• The mixture of debt finance relative to equity finance that a company uses to finance its business operations
• Gearing ratios assess financial risk:
• Debt/equity ratio: D/E
• Capital gearing: D/(D+E)
• Market values preferred to book values
• Should D include short-term debt?
Implications of High gearing
• Increased volatility of equity returns arises with high gearing since interest must be paid before paying returns to shareholders.
• Increased risk of bankruptcy also occurs.
• Stock exchange credibility falls as investors learn of company’s financial position.
Short-termism moves managers’ focus away from maximisation of shareholder wealth
Optimal capital structure
Key question:
• Does the mix of debt and equity finance used by a company affect its weighted average cost of capital?
• Is there a mix of debt and equity that will minimise the average cost of capital?
• Minimum cost of capital will maximise market value of company and hence maximise shareholder wealth.
Simplifying Assumptions
• No taxes exist.
• Financing choice is between ordinary shares and perpetual debt.
• Capital structure changes incur no cost and entail replacing debt with equity or vice versa.
• All earnings are paid out as dividends.
• Business risk is constant over time.
Earnings and hence dividends are constant
Traditional approach
• Cost of equity increases as gearing increases due to rising financial risk and, later, bankruptcy risk.
• Cost of debts rises at high levels of gearing due to bankruptcy risk.
• As company starts to replace expensive equity with cheaper debt, WACC falls.
• As gearing continues to increase, cost of equity and cost of debt increase, offsetting the benefit of cheap debt.
Miller and Modigliani 1 (1st Proposition)
• Capital markets are assumed to be perfect.
• No risk of bankruptcy so cost of debt curve is flat.
• Linear increase in cost of equity due to increasing financial risk.
• As company gears up and replaces equity with debt, benefit of cheaper debt is exactly balanced by the increasing cost of equity.
No optimal capital structure is found
Example
Assume you own 1% of B’s shares:
(1) Sell your shares for £77.27
(2) Borrow £30 to copy B’s gearing
(3) Buy 1% of A’s shares (surplus of £7.27)
• Return on B’s shares: 11% × £77.27 = £8.50
• Return on A’s shares: 10% × £100 = £10
• Less interest: £30 × 5% = £1.50 leaves £8.50
• Same return but you now have £7.27 surplus
Arbitrage proof using companies A and B:
A B
Net income 1000 1000
Interest at 5% Nil 150
Earnings 1000 850
Divide by cost of equity 10% 11%
MV of equity 10 000 7 727
MV of debt Nil 3 000
Total market value 10 000 10 727
NB:
• Selling will cause B’s share price to fall and buying will cause A’s share price to rise.
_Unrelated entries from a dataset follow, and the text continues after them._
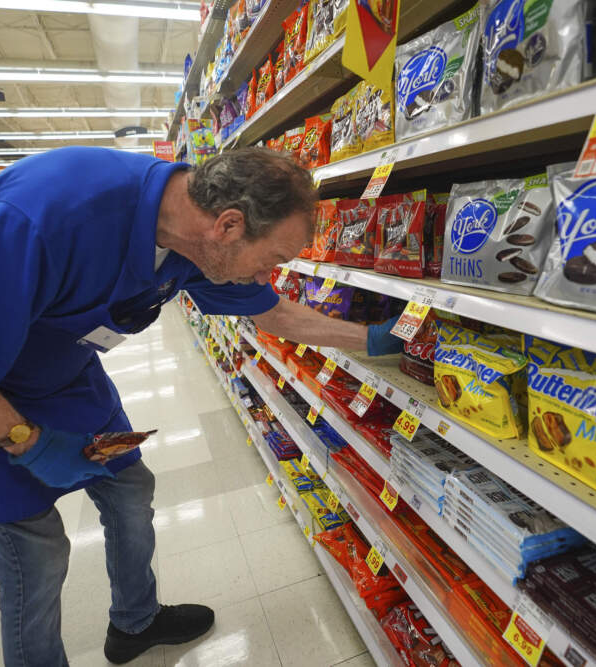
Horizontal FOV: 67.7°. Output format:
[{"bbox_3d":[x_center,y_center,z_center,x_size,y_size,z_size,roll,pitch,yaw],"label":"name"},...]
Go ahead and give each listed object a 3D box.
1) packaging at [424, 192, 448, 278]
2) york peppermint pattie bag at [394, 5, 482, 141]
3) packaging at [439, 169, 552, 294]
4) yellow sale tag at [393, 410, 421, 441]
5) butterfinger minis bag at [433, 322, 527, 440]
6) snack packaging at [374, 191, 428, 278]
[{"bbox_3d":[0.282,-0.218,0.965,0.052,0.164,0.178,-8,15,-18],"label":"packaging"},{"bbox_3d":[0.250,-0.439,0.791,0.060,0.182,0.222,-8,15,-18],"label":"york peppermint pattie bag"},{"bbox_3d":[0.321,-0.159,0.717,0.059,0.173,0.206,-8,15,-18],"label":"packaging"},{"bbox_3d":[0.212,0.179,0.869,0.005,0.045,0.060,18,6,-23],"label":"yellow sale tag"},{"bbox_3d":[0.317,0.074,0.760,0.066,0.150,0.182,-9,16,-22],"label":"butterfinger minis bag"},{"bbox_3d":[0.229,-0.213,0.951,0.052,0.169,0.178,-8,15,-18],"label":"snack packaging"}]

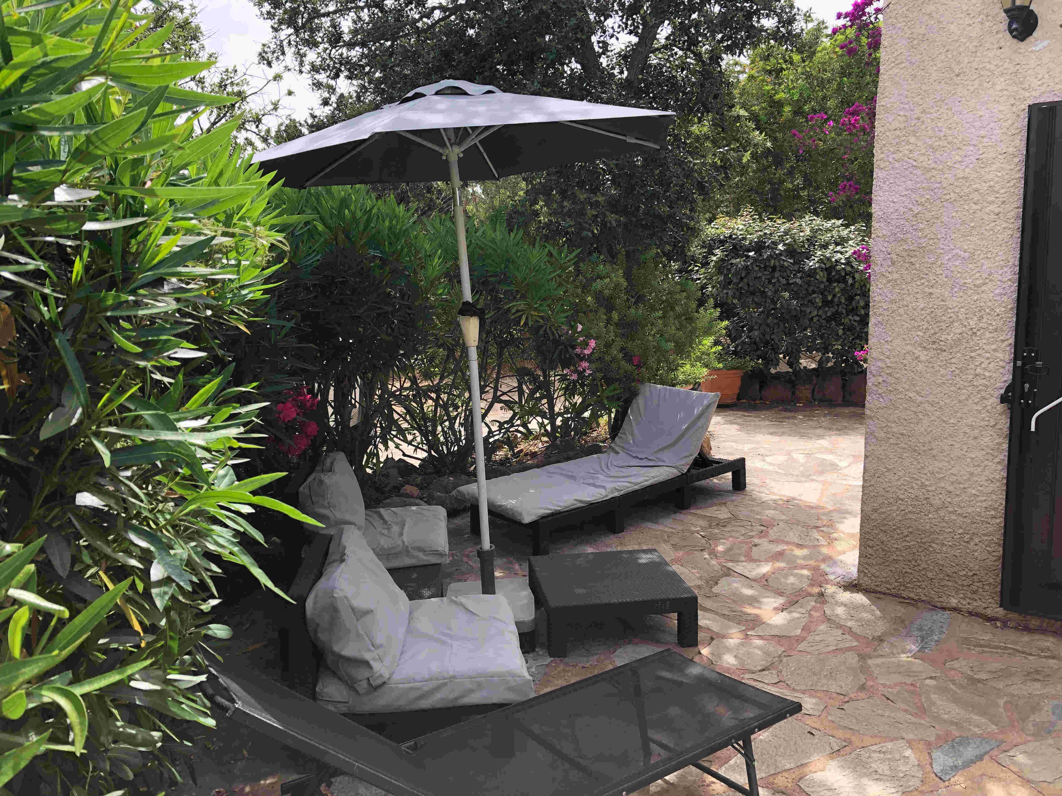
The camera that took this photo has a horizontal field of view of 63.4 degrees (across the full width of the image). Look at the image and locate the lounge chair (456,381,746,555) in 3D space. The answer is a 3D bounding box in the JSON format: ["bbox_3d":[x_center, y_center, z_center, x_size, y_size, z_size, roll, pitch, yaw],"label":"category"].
[{"bbox_3d":[0.532,0.355,5.398,2.007,0.720,0.630,-9,11,-43],"label":"lounge chair"}]

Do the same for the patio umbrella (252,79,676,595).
[{"bbox_3d":[-0.246,-0.181,3.455,1.929,2.176,1.711,-8,10,-21],"label":"patio umbrella"}]

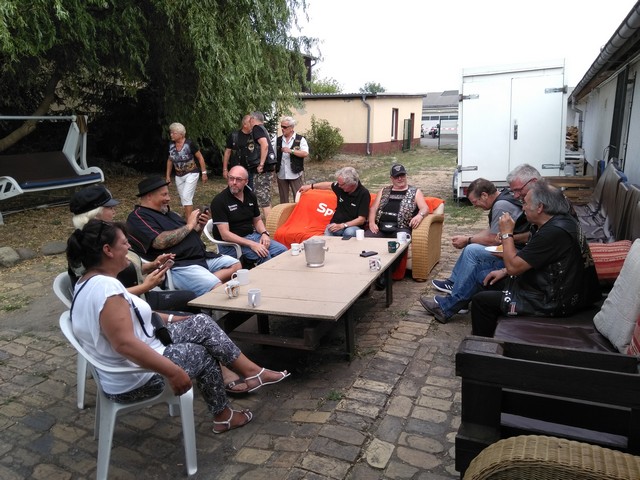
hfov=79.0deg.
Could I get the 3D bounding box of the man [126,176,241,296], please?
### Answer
[{"bbox_3d":[-0.998,0.168,2.976,0.920,1.300,0.660,1,16,15],"label":"man"}]

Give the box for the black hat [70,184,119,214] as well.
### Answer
[{"bbox_3d":[-1.353,-0.243,2.330,0.270,0.150,0.220,-6,16,-9],"label":"black hat"}]

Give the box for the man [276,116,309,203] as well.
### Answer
[{"bbox_3d":[-0.373,-0.852,5.523,0.500,1.730,0.380,4,17,22],"label":"man"}]

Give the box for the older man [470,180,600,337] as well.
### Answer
[{"bbox_3d":[1.307,0.199,2.484,0.820,1.180,0.580,3,16,19],"label":"older man"}]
• Return on B’s shares will rise and return on A’s shares will fall.
• WACC of A (10%) will fall and WACC of B (9.3%) will rise, and WACCs will converge until any arbitrage opportunity is eliminated.
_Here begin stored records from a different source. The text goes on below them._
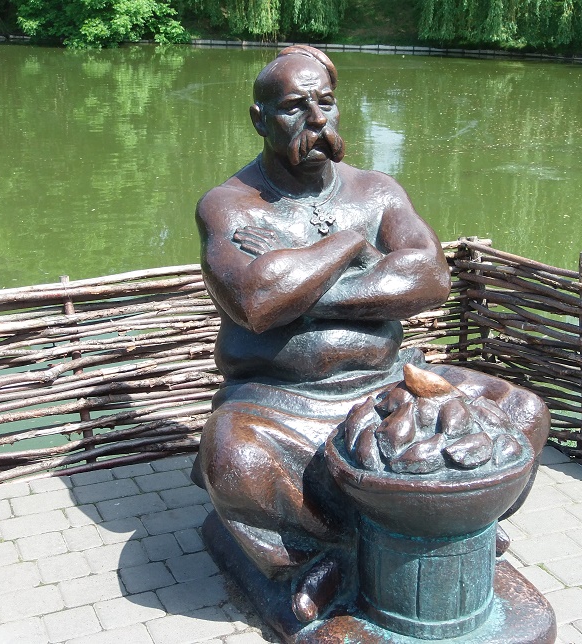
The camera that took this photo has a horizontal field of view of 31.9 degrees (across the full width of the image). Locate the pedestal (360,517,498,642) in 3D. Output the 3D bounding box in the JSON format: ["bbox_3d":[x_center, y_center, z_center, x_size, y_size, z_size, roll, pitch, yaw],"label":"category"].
[{"bbox_3d":[0.306,0.517,2.251,0.300,0.225,0.300,1,18,0],"label":"pedestal"}]

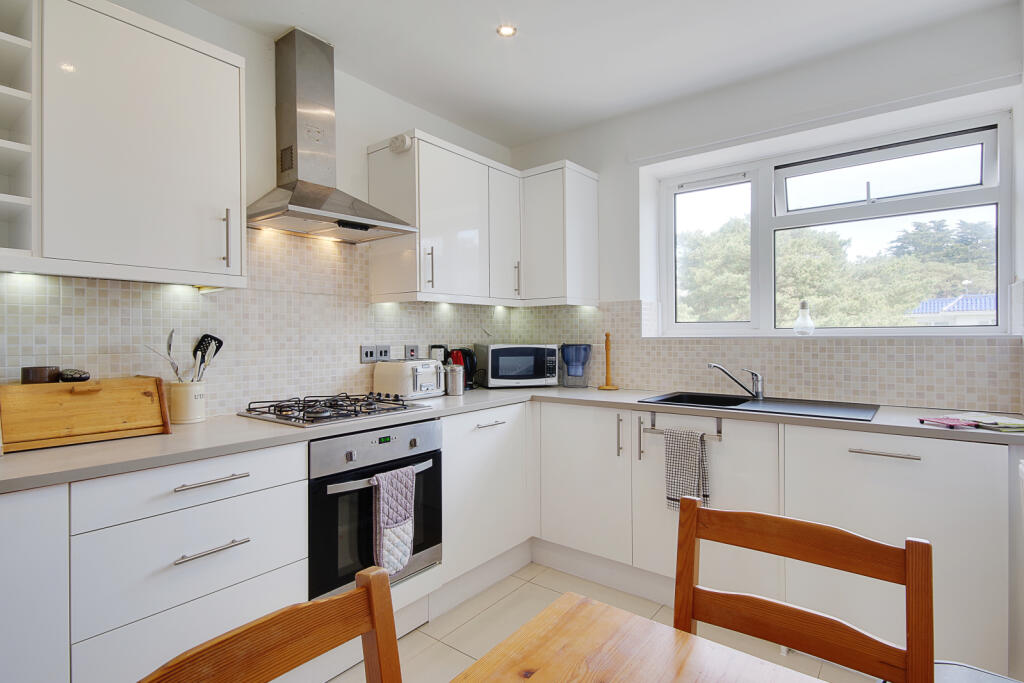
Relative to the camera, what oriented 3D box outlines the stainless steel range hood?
[{"bbox_3d":[-0.762,-0.866,2.128,0.480,0.827,0.595,0,0,38],"label":"stainless steel range hood"}]

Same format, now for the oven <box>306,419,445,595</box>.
[{"bbox_3d":[-0.683,0.623,2.071,0.575,0.599,0.595,0,0,38],"label":"oven"}]

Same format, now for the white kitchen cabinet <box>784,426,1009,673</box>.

• The claim that identical business risk will have an identical WACC is shown to be true.
Miller and Modigliani II (2nd Proposition)
• M&M adjusted their first model to reflect the tax deductibility of interest payments.
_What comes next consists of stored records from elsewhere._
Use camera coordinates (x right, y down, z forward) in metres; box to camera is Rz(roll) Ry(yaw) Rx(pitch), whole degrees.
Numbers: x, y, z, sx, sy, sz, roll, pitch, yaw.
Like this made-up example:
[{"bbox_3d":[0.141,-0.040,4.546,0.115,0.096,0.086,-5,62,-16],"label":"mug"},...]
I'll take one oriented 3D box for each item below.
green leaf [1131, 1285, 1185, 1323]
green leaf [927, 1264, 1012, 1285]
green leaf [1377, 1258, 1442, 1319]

• Tax efficiency implies that gearing up by replacing equity with debt gives benefit of a tax shield, increasing the value of company.
• Cost of debt curve falls from before-tax to after-tax level, so WACC curve slopes downwards.
This implies an optimal capital structure does exist: i.e. gear up with as much debt as possible
Market Imperfection
• M&M relaxed assumption of perfect capital market by considering corporate taxation.
• If we relax perfect market assumption further by considering bankruptcy risk, an optimal capital structure emerges.
• Companies have to balance the tax efficiency of debt with the risk of bankruptcy.
Conclusions:
• Traditional approach: Optimal Capital Structure (OCS) exists
• Miller and Modigliani I: no OCS is found
• Miller and Modigliani II: OCS is 100% debt
• Market imperfections: OCS exists
In practice, rather than one optimal capital structure existing for each firm, a range of optimal capital structures may exist.